START Quoted passage

Biohybrid Nanodevices for Nanomedicine

Use of Bacteriophage Phi-29 Packaging RNA NanoMotor for Active Devices for Nanomedicine:

Demir Akin, Peixuan Guo, Chengde Mao, and Rashid Bashir,

A specific project funded through NIH Nanomedicine Center involves the use of the Phi-29 packagaing RNA nanomotor and interfacing this biological motor with micro/nano fabricated devices. The center overview can be found at ( The goal of the proposed Nanomedicine Development Center (NDC): “Phi29 DNA-Packaging Motor for Nanomedicine”, is to create biologically compatible membranes and arrays with embedded and active phi29 DNA-packaging motors for applications in medicine. For example, currently there is no nanodevice available for actively pumping drugs, DNA/RNA and other therapeutic molecules into specifically targeted cells. Our NDC, (also referred to as the Nanomotor Drug Development Center, NDDC), will create a hybrid system that combines the best features of the biological motor with synthetic delivery systems that have already achieved clinical success. The re-engineered motors developed will also be applied in various array formats to extend application to diagnostics and other therapeutic approaches. One of the thrusts is to develop novel diagnostic and therapeutic devices by integrating the phi-29 motor to micro/nano fabricated surfaces. We are working on making arrays of these motors for possible application selective filteration and sieving devices. Specifically we are working on use of surface fucntionalization techniques to form motor arrays on silicon surfaces and demonstrate the operation of motor arrays. Next we will work on use of nanoporous membranes and attempt to attach the nanomotors on these membranes in hopes to make selective sieving and filteration devices.

Nanoscale cantilevers:

Normally a cantilever's resonant frequency decreases when molecules attach to it – a finding that is the basis of nanomechanical sensing devices- but we have found that the resonant frequency of some nanoscale cantilevers may actually increase on the addition of molecules.

Shown here is an array of functionalized cantilvers. An array of tiny, diving-boardlike devices called nanocantilevers. The devices are coated with antibodies to capture viruses, which are represented as red spheres. New findings about the behaviour of the cantilevers could be crucial in designing a new class of ultra-small sensors for detecting viruses, bacteria and other pathogens. (Image generated by Seyet, LLC).

A. Gupta, P. Nair, D. Akin, S. Broyles, M. Ladisch, A. Alam, R. Bashir, "Anamolous Resonance in a Nanomechanical Biosensor", Proceedings of National Academy of Sciences, USA. August 28, 2006, 10.1073/pnas.0602022103 - (download PDF)


Cell mass sensing and measurement of growth changes:

Park, K., J.Jang,D. Akin, D. Irimia, M. Toner, and R. Bashir. Capture, growth and mass measurement of mammalian cells on silicon cantilever arrays. Biomedical Engineering Society, September 22, 2007, Los Angeles, LA.

cell mass

Tissue Engineering and Biohybrid Devices

Our improved understanding of how biological systems, from proteins to subcellular compartments to cells, to tissues, to organs, and eventually, to the entire organism are formed and regulated, and the nanoscale control of sythetic material physicocehmical properties will enable us to devise and realize the next generation of nanomedical systems for improvement of human health. Towards these goals, we adopt the emerging cutting edge biomedical research findings into engineering and perform research and developement in biohybrid devices. One example of these is given in the figure in the right column. A microfabricated cantilver is surface functionalized and embryonic cardiomyocytes are grown on it, forming a beating sheet of cardiac tissue that actuates the cantilever. These types of devices have desirable properties for numerous areas of bioinspired and engineered biomedical solutions, from drug screening to bidirectional signal conversion between biological and electronic signals, bioenergy to drug delivery, to artificial organs.

END Quoted passage
START Data extract

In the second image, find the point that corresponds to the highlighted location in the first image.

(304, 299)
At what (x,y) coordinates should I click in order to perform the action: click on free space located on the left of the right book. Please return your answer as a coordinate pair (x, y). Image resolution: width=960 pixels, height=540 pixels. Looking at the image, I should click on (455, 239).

END Data extract

> _Problems and tasks_:
a. Translate this sentence from the biohybrid nanodevices text into Spanish: "The re-engineered motors developed will also be applied in various array formats to extend application to diagnostics and other therapeutic approaches."
b. In the biohybrid nanodevices text, what are the red spheres in the nanocantilever image meant to represent?
c. Pull out the stretch of the biohybrid nanodevices text from "Cell mass sensing" through "Los Angeles, LA.".
The data above are separate from the biohybrid nanodevices text.

> _Answer section_:
a. Los motores rediseñados que se desarrollen también se aplicarán en diversos formatos de matriz para extender su aplicación al diagnóstico y a otros enfoques terapéuticos.

b. Viruses.

c.
Cell mass sensing and measurement of growth changes:

Park, K., J.Jang,D. Akin, D. Irimia, M. Toner, and R. Bashir. Capture, growth and mass measurement of mammalian cells on silicon cantilever arrays. Biomedical Engineering Society, September 22, 2007, Los Angeles, LA.